Should France’s relationship with Turkey deteriorate further – especially since they are on opposite sides in Libya where Turkey supports the GNA and France the LNA – it will be interesting to see how hostilities between these two NATO lackeys develop. ***
As a NATO ally, Turkey has consistently blamed the United States for siding with the PKK (instead of with Turkey) to defeat ISIS in Syria. The reason for the US to do so is a good one, since Turkey sports its own brand of terror in the form of the National Front for Liberation as well as the Syrian National Army, and because Turkey has its own agenda in Syria, not necessarily aligned with the US agenda.
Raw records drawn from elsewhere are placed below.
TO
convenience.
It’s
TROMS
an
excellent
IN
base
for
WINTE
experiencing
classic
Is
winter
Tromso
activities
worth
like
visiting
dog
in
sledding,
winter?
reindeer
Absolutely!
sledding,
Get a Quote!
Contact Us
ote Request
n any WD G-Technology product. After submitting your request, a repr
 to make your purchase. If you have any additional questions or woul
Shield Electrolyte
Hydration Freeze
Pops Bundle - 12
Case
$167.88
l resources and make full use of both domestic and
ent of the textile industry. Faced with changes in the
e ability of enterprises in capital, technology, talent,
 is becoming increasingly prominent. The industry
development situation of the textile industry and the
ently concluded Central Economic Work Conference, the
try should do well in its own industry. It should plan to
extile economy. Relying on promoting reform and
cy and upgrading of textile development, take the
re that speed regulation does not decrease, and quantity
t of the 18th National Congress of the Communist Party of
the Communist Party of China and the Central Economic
The Turkey/US rift is a long one, dating back to Clinton’s time as Secretary of State, when Hillary Clinton initiated the crisis in Syria and Libya — and many others — and provided the very foundation for ISIS itself which the US State still maintains.
Now, since Turkey crossed the line in Libya and threatens to do so elsewhere (eastern Med/Greece and Cyprus) will the United States be forced to act? Perhaps not, since the US seems to view North Africa and the eastern Med as having little relevance to US interests. In this case, the US might delegate its diplomatic protests to France (just a thought). The complicating factor is of course Turkey’s role as a NATO member. Can the US for example threaten to expel Turkey from NATO in light of its naked aggression in Libya? Unlikely. Strategically, Washington needs Turkey more than Turkey needs Washington and US State might simply see Erdogan as a useful foil to keep Big Boss Haftar in check. That may depend on Turkey too, and whether Erdogan will moderate his behavior in face of concerted French and US resistance on Libya. With the further complication being the role of Algeria.
As a seemingly potential rival to Turkey in North Africa, Algeria could support Haftar versus the GNA with Algeria’s sophisticated surveillance and tactical expertise. That alliance is unlikely however, since Haftar is backed by Egypt and Algeria will not countenance a military alliance with Egypt at this time, according to one source.
Finally, this report only intends to shed some small light on the exceedingly complex political and militarist morass in the Maghreb, which is an ever-changing landscape and has no finality to it. As the West continues to decline and the east searches for unity and direction, dangerous and perhaps deranged buffoons still strut and fret about the world stage, knowing not what they do for their oil, gold, diamonds, land, and resources… while the rest of us suffer for it.
*Reports say that Obama believes his agreement to allow Clinton’s Libyan regime-change war and ordered asassination of Gadaffi to be one of the greatest mistakes of his career.
** Bashagha’s ‘alliance’ must have surprised the Algerian leadership as much as it surprised Tunisia’s!
*** Since both France and Turkey are alleged NATO entities, this reporter’s previous observation that perhaps NATO needs an alliance to protect itself from itself seems relevant here.